In Barcelona for GPLv3 and GUADEC

Last week was the GPLv3 conference, and right now I’m at GUADEC, both of which were in the provence of Barcelona.

The GPLv3 conference, in Barcelona city, went really well and the whole thing was recorded on video by Sean Daly. Raw audio should be ready by Friday, so some of us will start working on transcripts and summaries while Sean is generating the Ogg theora video and vorbis audio files. On Wednesday July 5th, or the 7th at the latest, we’ll put online whatever we’ve managed to make.

I enjoyed Barcelona city. I didn’t get to see any of the city’s famous architecture, but Barcelona has weather I could get used to, and it has the largest Filipino community I’ve seen. I found about eight Filipino food stores, three restaurants, and two video libraries.

I still couldn’t find any books other than the usual series of short romance novels, but I did manage to pick up some Tagalog karaoke CDs, ate dinuguan (blood stew), and had plenty of conversations in Tagalog without them or me switching to English.

The karaoke CDs are both for educational value, and for practicing my party piece. There’s almost always karaoke at Filipino parties, and I’m not much of a singer, but a Caucasian singing in their language is pretty rare, and my Dublin-accented Tagalog gets some laughs. I have some recordings which I’ll put online when I get around to it.

I went back to Brussels after the GPLv3 conference, and am now back to Barcelona provence, a week later, for GUADEC in Vilanova. I had a speaking slot to talk about GPLv3 and it went better than planned. I got positive feedback about the content afterward, and in a rare feat, I managed to speak slowly and clearly.

My slides are online now. The presentation software I use is something I really like called S5. It’s css and javascript based and you just make one HTML file.

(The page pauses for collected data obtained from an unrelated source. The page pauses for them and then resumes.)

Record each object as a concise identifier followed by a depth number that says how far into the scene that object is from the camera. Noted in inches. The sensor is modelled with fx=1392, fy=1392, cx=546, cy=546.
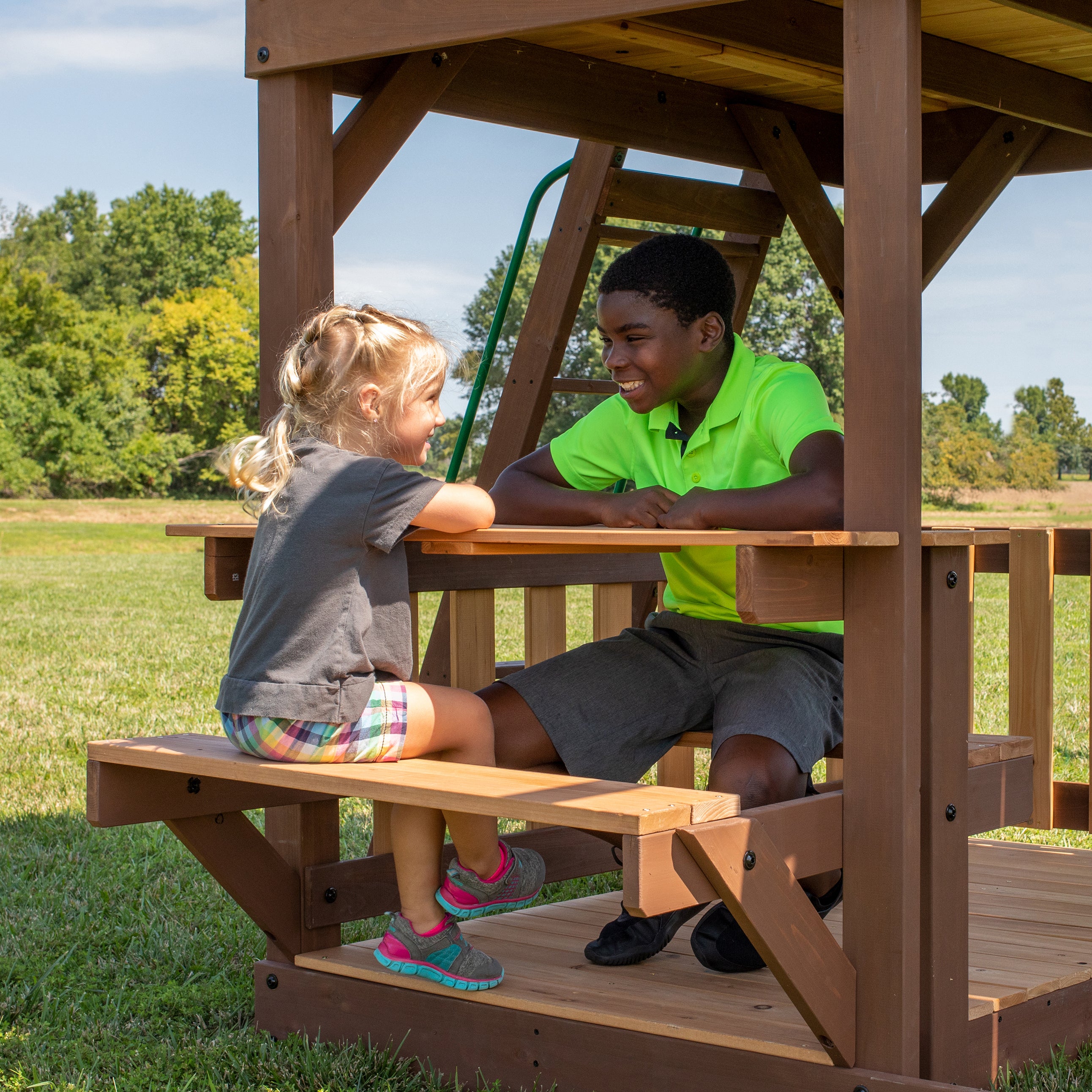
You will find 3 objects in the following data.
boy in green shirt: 116.1
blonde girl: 103.3
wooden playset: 94.3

One nice feature is that it changes the font size depending on your window size – so when a projecor can’t display my non-standard resolution, I can resize the window to fit the part of the screen that is being displayed, and my slides resize to suit.

I was introduced to it by Gareth Bowker when font problems broke the software I had been using 30 minutes before I had to give a talk. S5 presentations are simple and quick to make, and they just need a working installation of Firefox (other webbrowsers probably work too).